Now the hand waving is that as $x\to 1$, then $a \to 0$ and we identify $\hat F /\sqrt{2 \pi}$ which is $1/(1-e^{i\pi})$ times a gaussian $N(m,\sigma^2)=N(-\pi,2a)$, that turns into a delta meaassure and the problematic part of the integral is sort of away of the center of the integral and we could guess the value would converge and that $$ F(0) = -\frac{1}{2} $$ Hence the limit $1/2$ as in the question.

This indicates a general approach to finding solutions where $n^2$ is changed to other polynomials. Calculate the fourier transform if possible and then try to show that the solution converge to a delta meassure at some point which lead to a solution. for example this approach should work and yield limits for many variants of $-b n^2 + z n$, with $b$ positive real and $z$ complex. I'm not sure how t treat the singularity though so maybe I'm just dreaming this up.

Answer 6

I was thinking to a proof by Cesaro sum as follow.

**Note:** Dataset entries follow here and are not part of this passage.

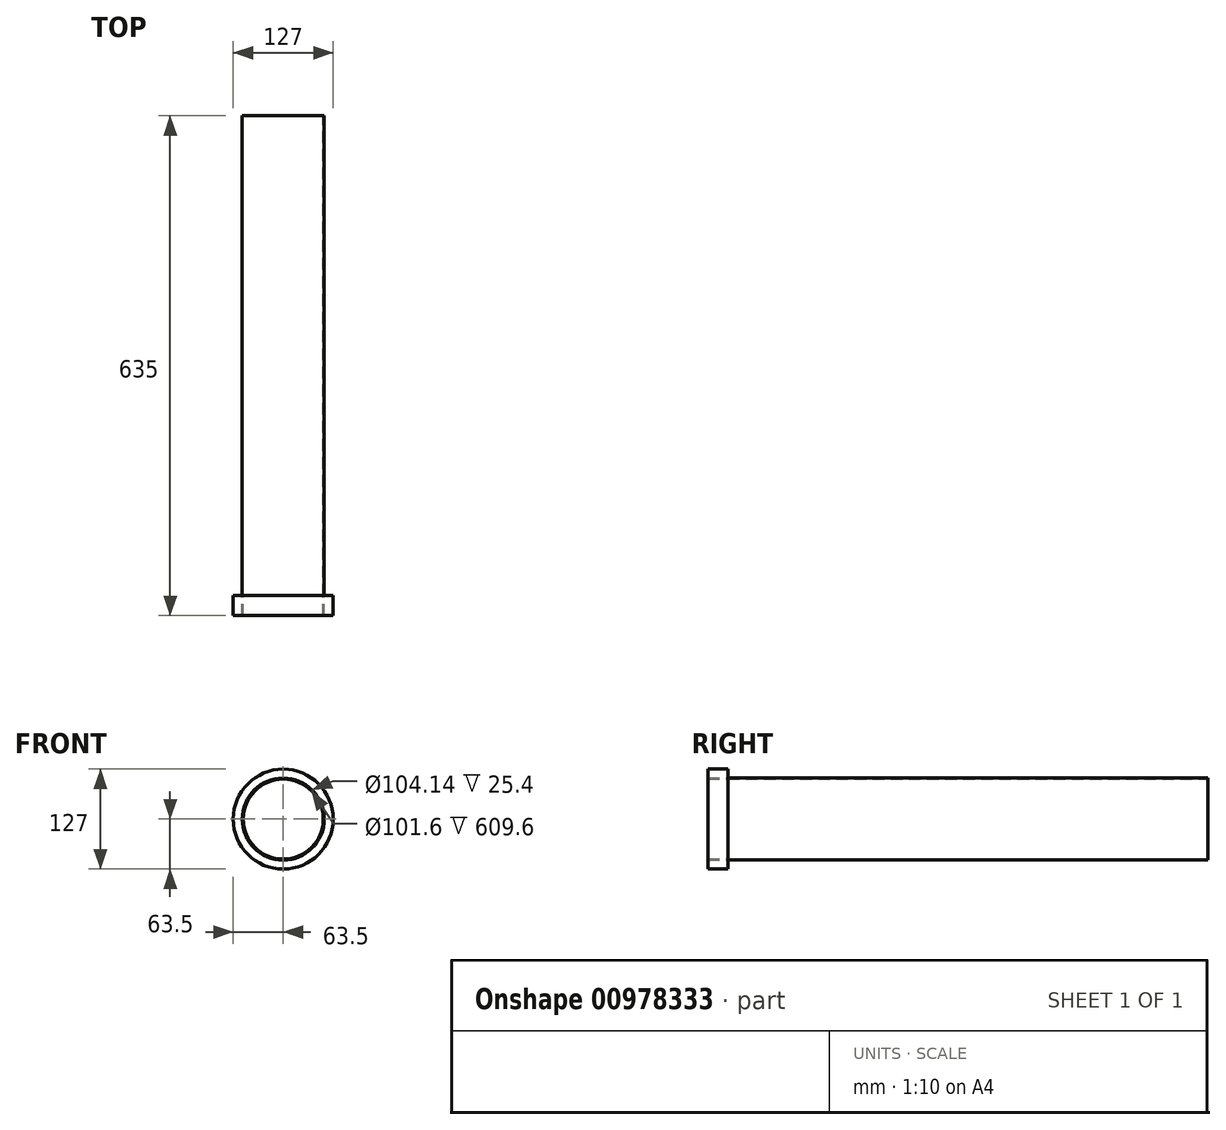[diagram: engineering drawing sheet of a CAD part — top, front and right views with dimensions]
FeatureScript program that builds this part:
annotation { "Feature Type Name" : "Feature", "Feature Type Description" : "" }
export const myFeature = defineFeature(function(context is Context, id is Id, definition is map)
    precondition{}
    {
        {
            var Q0;
            Q0=qCreatedBy(makeId("Front.planeOp"),FACE);
            var sketch = newSketch(context, id + "F0", { "sketchPlane" : qUnion([Q0])});
            skLineSegment(sketch, "E0", {"start": v(0, 0) * mm, "end": v(-76.2, 0) * mm});
            skLineSegment(sketch, "E1", {"start": v(0, 0) * mm, "end": v(50.38, 57.17) * mm});
            skCircle(sketch, "E2", {"center": v(0, 0) * mm, "radius": 50.8 * mm});
            skCircle(sketch, "E3", {"center": v(0, 0) * mm, "radius": 52.07 * mm});
            skSolve(sketch);
        }
        {
            var Q0;
            {var subQ0=sQuery(id+"F0.wireOp",EDGE,"E3");var subQ1=sQuery(id+"F0.wireOp",EDGE,"E0");var subQ2=makeQuery(id+"F0.imprint","INTERSECT",VERTEX,{"derivedFrom":[subQ1,subQ0]});Q0=makeQuery(id+"F0.imprint","IMPRINT",FACE,{"disambiguationData":[TD([[makeQuery(id+"F0.imprint","IMPRINT",EDGE,{"disambiguationData":[TD([[subQ2,1.0]])],"derivedFrom":subQ1}),1.0]])]});}
            var Q1;
            {var subQ0=sQuery(id+"F0.wireOp",EDGE,"E3");var subQ1=sQuery(id+"F0.wireOp",EDGE,"E0");var subQ2=makeQuery(id+"F0.imprint","INTERSECT",VERTEX,{"derivedFrom":[subQ1,subQ0]});Q1=makeQuery(id+"F0.imprint","IMPRINT",FACE,{"disambiguationData":[TD([[makeQuery(id+"F0.imprint","IMPRINT",EDGE,{"disambiguationData":[TD([[subQ2,1.0]])],"derivedFrom":subQ1}),-1.0]])]});}
            extrude(context, id + "F1", {"entities" : qUnion([Q0, Q1]), "endBound" : BoundingType.SYMMETRIC, "depth" : 609.6 * mm, "offsetDistance" : 25.4 * mm});
        }
        {
            var Q0;
            Q0=makeQuery(id+"F1.opExtrude","CAP_FACE",FACE,{"disambiguationData":[OSD([sQuery(id+"F0.wireOp",EDGE,"E2"),sQuery(id+"F0.wireOp",EDGE,"E3")])],"isStart":false});
            var sketch = newSketch(context, id + "F2", { "sketchPlane" : qUnion([Q0])});
            skCircle(sketch, "E4", {"center": v(0, 0) * mm, "radius": 63.5 * mm});
            skSolve(sketch);
        }
        {
            var Q0;
            Q0=makeQuery(id+"F2.imprint","IMPRINT",FACE,{"disambiguationData":[TD([[makeQuery(id+"F2.imprint","IMPRINT",EDGE,{"derivedFrom":sQuery(id+"F2.wireOp",EDGE,"E4")}),1.0]])]});
            var Q1;
            Q1=makeQuery(id+"F2.imprint","IMPRINT",FACE,{"disambiguationData":[TD([[makeQuery(id+"F2.imprint","IMPRINT",EDGE,{"derivedFrom":makeQuery(id+"F1.opExtrude","CAP_EDGE",EDGE,{"disambiguationData":[OSD([sQuery(id+"F0.wireOp",EDGE,"E2")])],"isStart":false})}),1.0]])]});
            extrude(context, id + "F3", {"entities" : qUnion([Q0, Q1]), "operationType" : NewBodyOperationType.ADD, "depth" : 25.4 * mm, "offsetDistance" : 25.4 * mm});
        }
    });
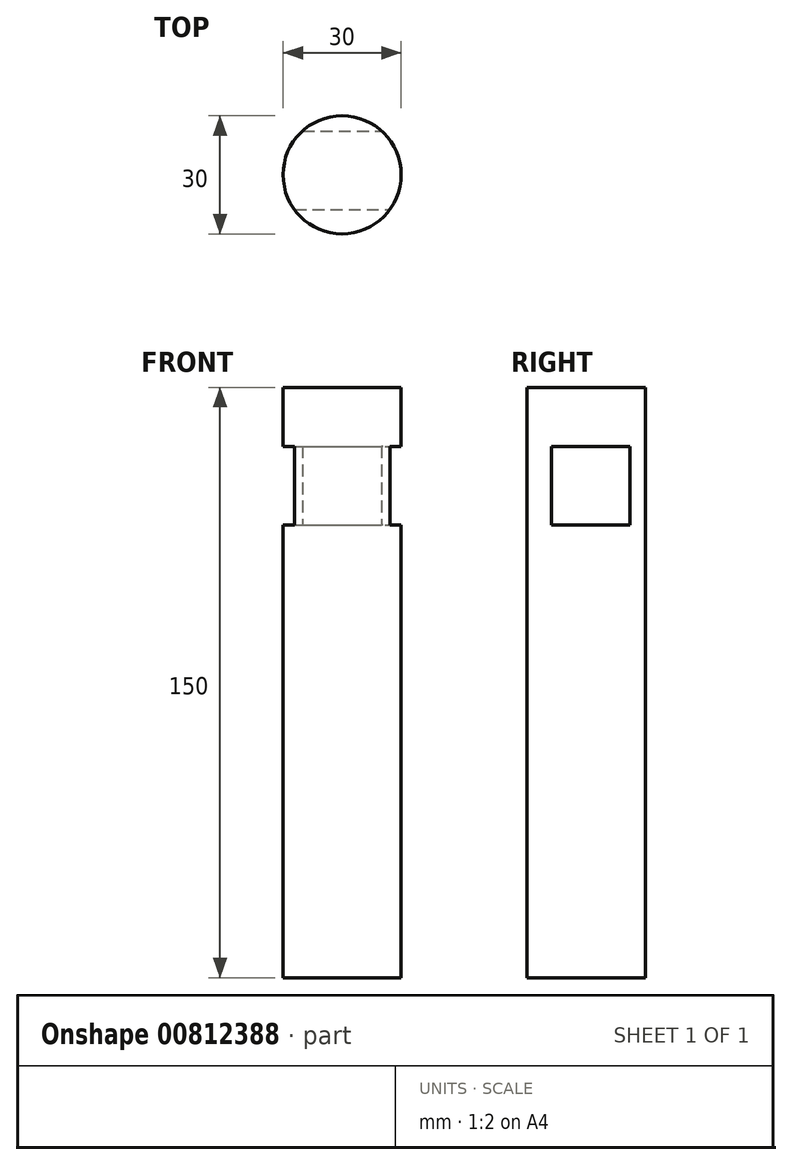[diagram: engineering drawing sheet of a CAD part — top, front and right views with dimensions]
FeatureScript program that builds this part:
annotation { "Feature Type Name" : "Feature", "Feature Type Description" : "" }
export const myFeature = defineFeature(function(context is Context, id is Id, definition is map)
    precondition{}
    {
        {
            var Q0;
            Q0=qCreatedBy(makeId("Top.planeOp"),FACE);
            var sketch = newSketch(context, id + "F0", { "sketchPlane" : qUnion([Q0])});
            skCircle(sketch, "E0", {"center": v(0, 0) * mm, "radius": 15 * mm});
            skSolve(sketch);
        }
        {
            var Q0;
            Q0=makeQuery(id+"F0.imprint","IMPRINT",FACE,{"disambiguationData":[TD([[makeQuery(id+"F0.imprint","IMPRINT",EDGE,{"derivedFrom":sQuery(id+"F0.wireOp",EDGE,"E0")}),1.0]])]});
            extrude(context, id + "F1", {"entities" : qUnion([Q0]), "depth" : 150 * mm, "offsetDistance" : 25 * mm});
        }
        {
            var Q0;
            Q0=qCreatedBy(makeId("Right.planeOp"),FACE);
            var sketch = newSketch(context, id + "F2", { "sketchPlane" : qUnion([Q0])});
            skLineSegment(sketch, "E1.bottom", {"start": v(-8.86, 135) * mm, "end": v(11.14, 135) * mm});
            skLineSegment(sketch, "E1.top", {"start": v(-8.86, 115) * mm, "end": v(11.14, 115) * mm});
            skLineSegment(sketch, "E1.left", {"start": v(-8.86, 135) * mm, "end": v(-8.86, 115) * mm});
            skLineSegment(sketch, "E1.right", {"start": v(11.14, 135) * mm, "end": v(11.14, 115) * mm});
            skSolve(sketch);
        }
        {
            var Q0;
            Q0 = qSketchRegion(id + "F2", true);
            extrude(context, id + "F3", {"entities" : qUnion([Q0]), "operationType" : NewBodyOperationType.REMOVE, "oppositeDirection" : true, "depth" : 25 * mm, "offsetDistance" : 25 * mm});
        }
        {
            var Q0;
            Q0 = qSketchRegion(id + "F2", true);
            extrude(context, id + "F4", {"entities" : qUnion([Q0]), "operationType" : NewBodyOperationType.REMOVE, "depth" : 25 * mm, "offsetDistance" : 25 * mm});
        }
    });
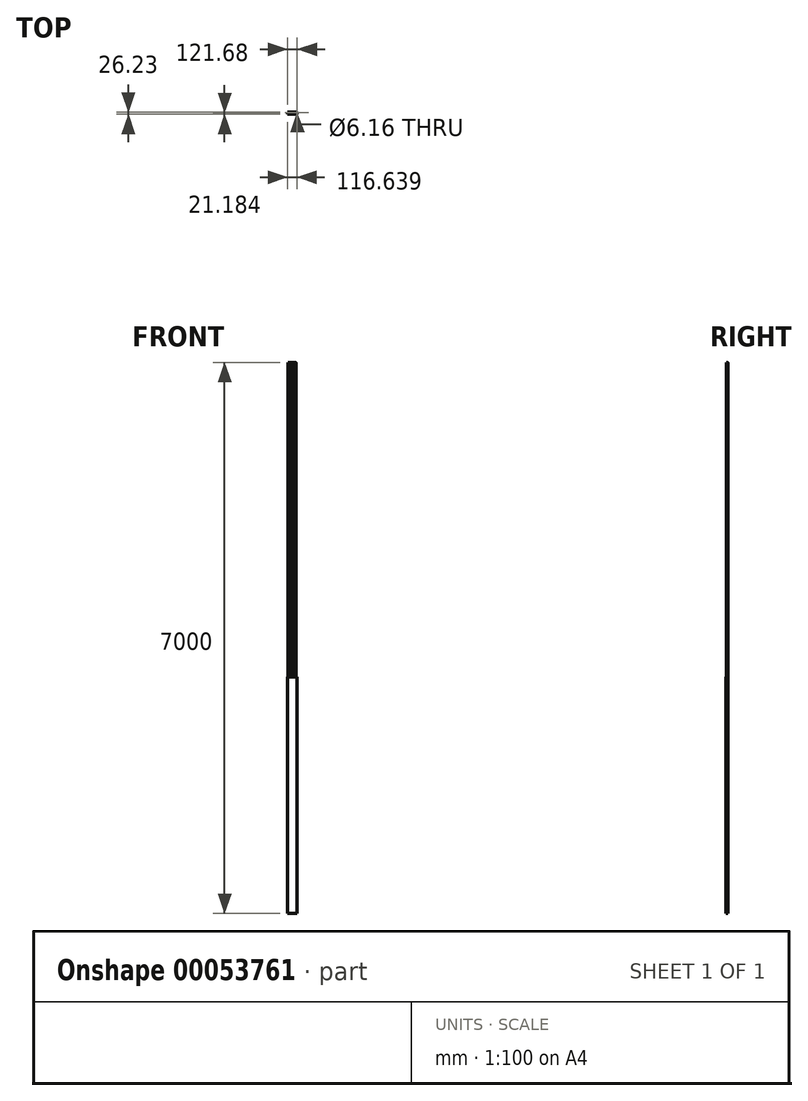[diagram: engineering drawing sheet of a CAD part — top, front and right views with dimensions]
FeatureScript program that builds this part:
annotation { "Feature Type Name" : "Feature", "Feature Type Description" : "" }
export const myFeature = defineFeature(function(context is Context, id is Id, definition is map)
    precondition{}
    {
        {
            var Q0;
            Q0=qCreatedBy(makeId("Top.planeOp"),FACE);
            var sketch = newSketch(context, id + "F0", { "sketchPlane" : qUnion([Q0])});
            skText(sketch, "E0", { "text": "Makerfaire", "fontName": "OpenSans-BoldItalic.ttf"});
            const initialGuessF0  = {"E0": [-0.02874, 0.03491, 1, 0, 0.01347]};
            skSetInitialGuess(sketch, initialGuessF0);
            skSolve(sketch);
        }
        {
            var Q0;
            Q0=qCreatedBy(makeId("Top.planeOp"),FACE);
            var sketch = newSketch(context, id + "F1", { "sketchPlane" : qUnion([Q0])});
            skLineSegment(sketch, "E1.bottom", {"start": v(-34.5, 53.98) * mm, "end": v(87.17, 53.98) * mm});
            skLineSegment(sketch, "E1.top", {"start": v(-34.5, 27.75) * mm, "end": v(87.17, 27.75) * mm});
            skLineSegment(sketch, "E1.left", {"start": v(-34.5, 53.98) * mm, "end": v(-34.5, 27.75) * mm});
            skLineSegment(sketch, "E1.right", {"start": v(87.17, 53.98) * mm, "end": v(87.17, 27.75) * mm});
            skCircle(sketch, "E2", {"center": v(82.13, 48.93) * mm, "radius": 3.08 * mm});
            skSolve(sketch);
        }
        {
            var Q0;
            Q0 = qSketchRegion(id + "F1", true);
            var Q1;
            Q1=makeQuery(id+"F1.imprint","IMPRINT",FACE,{"disambiguationData":[TD([[makeQuery(id+"F1.imprint","IMPRINT",EDGE,{"derivedFrom":sQuery(id+"F1.wireOp",EDGE,"E1.bottom")}),-1.0]])]});
            extrude(context, id + "F2", {"entities" : qUnion([Q0, Q1]), "depth" : 3000 * mm});
        }
        {
            var Q0;
            Q0 = qSketchRegion(id + "F0", true);
            extrude(context, id + "F3", {"entities" : qUnion([Q0]), "operationType" : NewBodyOperationType.ADD, "depth" : 7000 * mm});
        }
    });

Since $\forall x \quad 0<x<1$ the alternating series $\sum_{n=0}^\infty (-1)^nx^{n^2}$ converges to L we have that

$$s_k=\sum_{n=0}^k (-1)^n x^{n^2}\implies \lim_{k\to+\infty} \frac{s_k}{k}=L$$

Now let $x=1-e^{-y}\to1^-$ with $y\to+\infty$, we have

$$x^{n^2}=(1-e^{-y})^{n^2}=1-n^2e^{-y}+o(e^{-y})$$

thus

$$s_k= \sum_{n=0}^k (-1)^n x^{n^2}=g_k-r_k=\sum_{n=0}^k (-1)^n- \sum_{n=0}^k (-1)^n[n^2e^{-y}+o(e^{-y})]$$

and

$$\lim_{y\to+\infty} \lim_{k\to+\infty} \frac{s_k}{k}=\lim_{y\to+\infty} \lim_{k\to+\infty}\left(\frac{g_k}{k}-\frac{r_k}{k}\right)=\frac12$$

indeed

$$\lim_{y\to+\infty} \lim_{k\to+\infty} \frac{g_k}{k}=\lim_{y\to+\infty} \left(\lim_{k\to+\infty} \frac{\sum_{n=0}^k (-1)^n}{k}\right)= \lim_{y\to+\infty} \frac12=\frac12$$

and

$$\lim_{y\to+\infty} \lim_{k\to+\infty} \frac{r_k}{k}=0$$

indeed

$$\left|\frac{r_k}{k}\right|=e^{-y}\frac{\sum_{n=0}^k (n^2+o(1))}{k}=e^{-y}\cdot p(k)\to 0$$

therefore

$$\lim \limits_{x \to 1^-} \displaystyle \sum_{n=0}^\infty (-1)^nx^{n²} = \frac{1}{2}$$

Note

I'm not completely sure about this proof, in particular, for the arbitrary assumption on $x=1-e^{-y}$. Any comments or ammendment is highly appreciated, Thanks!